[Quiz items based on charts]
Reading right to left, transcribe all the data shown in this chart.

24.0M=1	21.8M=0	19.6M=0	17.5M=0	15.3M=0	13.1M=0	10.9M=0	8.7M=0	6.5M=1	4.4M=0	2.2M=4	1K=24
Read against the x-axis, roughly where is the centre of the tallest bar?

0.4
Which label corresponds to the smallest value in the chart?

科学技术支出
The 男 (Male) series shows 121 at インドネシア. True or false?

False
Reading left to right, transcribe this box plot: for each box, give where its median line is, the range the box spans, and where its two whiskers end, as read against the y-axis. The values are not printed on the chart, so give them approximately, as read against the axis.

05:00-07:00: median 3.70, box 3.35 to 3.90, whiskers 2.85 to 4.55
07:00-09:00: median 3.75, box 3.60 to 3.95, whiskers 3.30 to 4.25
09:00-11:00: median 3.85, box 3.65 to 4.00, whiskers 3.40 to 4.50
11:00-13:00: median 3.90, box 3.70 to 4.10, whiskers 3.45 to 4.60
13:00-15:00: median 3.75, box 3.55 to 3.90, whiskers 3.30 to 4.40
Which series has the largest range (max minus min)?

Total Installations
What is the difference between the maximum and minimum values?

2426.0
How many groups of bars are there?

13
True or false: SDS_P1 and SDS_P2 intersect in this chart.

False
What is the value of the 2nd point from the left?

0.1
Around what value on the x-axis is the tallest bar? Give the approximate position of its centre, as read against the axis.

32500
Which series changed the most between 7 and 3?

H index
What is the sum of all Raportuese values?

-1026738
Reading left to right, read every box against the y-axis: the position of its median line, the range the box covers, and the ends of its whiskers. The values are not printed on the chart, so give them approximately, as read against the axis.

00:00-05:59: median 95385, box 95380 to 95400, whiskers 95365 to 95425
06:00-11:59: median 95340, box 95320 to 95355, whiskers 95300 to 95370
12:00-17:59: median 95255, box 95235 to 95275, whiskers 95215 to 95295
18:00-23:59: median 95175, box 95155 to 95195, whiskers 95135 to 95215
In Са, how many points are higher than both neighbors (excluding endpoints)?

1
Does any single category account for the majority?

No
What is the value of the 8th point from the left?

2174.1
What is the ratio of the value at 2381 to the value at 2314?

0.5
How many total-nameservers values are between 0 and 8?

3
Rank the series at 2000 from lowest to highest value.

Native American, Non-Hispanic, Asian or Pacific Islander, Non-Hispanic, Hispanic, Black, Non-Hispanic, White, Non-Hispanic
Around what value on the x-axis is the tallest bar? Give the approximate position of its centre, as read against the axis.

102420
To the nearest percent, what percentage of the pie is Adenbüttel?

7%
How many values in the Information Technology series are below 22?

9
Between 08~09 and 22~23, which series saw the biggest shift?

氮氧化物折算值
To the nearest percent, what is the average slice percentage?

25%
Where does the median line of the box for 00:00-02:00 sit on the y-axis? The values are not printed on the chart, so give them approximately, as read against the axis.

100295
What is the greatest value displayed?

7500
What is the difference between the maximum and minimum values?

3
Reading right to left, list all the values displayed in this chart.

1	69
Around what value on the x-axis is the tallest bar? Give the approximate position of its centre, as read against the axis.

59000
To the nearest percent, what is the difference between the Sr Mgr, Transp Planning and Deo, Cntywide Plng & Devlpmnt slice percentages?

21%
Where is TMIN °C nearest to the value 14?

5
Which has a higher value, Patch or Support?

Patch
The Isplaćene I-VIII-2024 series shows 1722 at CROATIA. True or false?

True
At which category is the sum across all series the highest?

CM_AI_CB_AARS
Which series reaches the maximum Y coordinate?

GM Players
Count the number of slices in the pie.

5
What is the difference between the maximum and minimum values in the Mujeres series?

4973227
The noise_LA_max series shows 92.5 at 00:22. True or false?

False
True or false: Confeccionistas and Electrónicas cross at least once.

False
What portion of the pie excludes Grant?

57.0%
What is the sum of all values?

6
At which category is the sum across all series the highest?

▶ Problem
Copy every one of the records above line for line, without changing a single character.

▶ Answer area
Reading right to left, transcribe all the data shown in this chart.

24.0M=1	21.8M=0	19.6M=0	17.5M=0	15.3M=0	13.1M=0	10.9M=0	8.7M=0	6.5M=1	4.4M=0	2.2M=4	1K=24
Read against the x-axis, roughly where is the centre of the tallest bar?

0.4
Which label corresponds to the smallest value in the chart?

科学技术支出
The 男 (Male) series shows 121 at インドネシア. True or false?

False
Reading left to right, transcribe this box plot: for each box, give where its median line is, the range the box spans, and where its two whiskers end, as read against the y-axis. The values are not printed on the chart, so give them approximately, as read against the axis.

05:00-07:00: median 3.70, box 3.35 to 3.90, whiskers 2.85 to 4.55
07:00-09:00: median 3.75, box 3.60 to 3.95, whiskers 3.30 to 4.25
09:00-11:00: median 3.85, box 3.65 to 4.00, whiskers 3.40 to 4.50
11:00-13:00: median 3.90, box 3.70 to 4.10, whiskers 3.45 to 4.60
13:00-15:00: median 3.75, box 3.55 to 3.90, whiskers 3.30 to 4.40
Which series has the largest range (max minus min)?

Total Installations
What is the difference between the maximum and minimum values?

2426.0
How many groups of bars are there?

13
True or false: SDS_P1 and SDS_P2 intersect in this chart.

False
What is the value of the 2nd point from the left?

0.1
Around what value on the x-axis is the tallest bar? Give the approximate position of its centre, as read against the axis.

32500
Which series changed the most between 7 and 3?

H index
What is the sum of all Raportuese values?

-1026738
Reading left to right, read every box against the y-axis: the position of its median line, the range the box covers, and the ends of its whiskers. The values are not printed on the chart, so give them approximately, as read against the axis.

00:00-05:59: median 95385, box 95380 to 95400, whiskers 95365 to 95425
06:00-11:59: median 95340, box 95320 to 95355, whiskers 95300 to 95370
12:00-17:59: median 95255, box 95235 to 95275, whiskers 95215 to 95295
18:00-23:59: median 95175, box 95155 to 95195, whiskers 95135 to 95215
In Са, how many points are higher than both neighbors (excluding endpoints)?

1
Does any single category account for the majority?

No
What is the value of the 8th point from the left?

2174.1
What is the ratio of the value at 2381 to the value at 2314?

0.5
How many total-nameservers values are between 0 and 8?

3
Rank the series at 2000 from lowest to highest value.

Native American, Non-Hispanic, Asian or Pacific Islander, Non-Hispanic, Hispanic, Black, Non-Hispanic, White, Non-Hispanic
Around what value on the x-axis is the tallest bar? Give the approximate position of its centre, as read against the axis.

102420
To the nearest percent, what percentage of the pie is Adenbüttel?

7%
How many values in the Information Technology series are below 22?

9
Between 08~09 and 22~23, which series saw the biggest shift?

氮氧化物折算值
To the nearest percent, what is the average slice percentage?

25%
Where does the median line of the box for 00:00-02:00 sit on the y-axis? The values are not printed on the chart, so give them approximately, as read against the axis.

100295
What is the greatest value displayed?

7500
What is the difference between the maximum and minimum values?

3
Reading right to left, list all the values displayed in this chart.

1	69
Around what value on the x-axis is the tallest bar? Give the approximate position of its centre, as read against the axis.

59000
To the nearest percent, what is the difference between the Sr Mgr, Transp Planning and Deo, Cntywide Plng & Devlpmnt slice percentages?

21%
Where is TMIN °C nearest to the value 14?

5
Which has a higher value, Patch or Support?

Patch
The Isplaćene I-VIII-2024 series shows 1722 at CROATIA. True or false?

True
At which category is the sum across all series the highest?

CM_AI_CB_AARS
Which series reaches the maximum Y coordinate?

GM Players
Count the number of slices in the pie.

5
What is the difference between the maximum and minimum values in the Mujeres series?

4973227
The noise_LA_max series shows 92.5 at 00:22. True or false?

False
True or false: Confeccionistas and Electrónicas cross at least once.

False
What portion of the pie excludes Grant?

57.0%
What is the sum of all values?

6
At which category is the sum across all series the highest?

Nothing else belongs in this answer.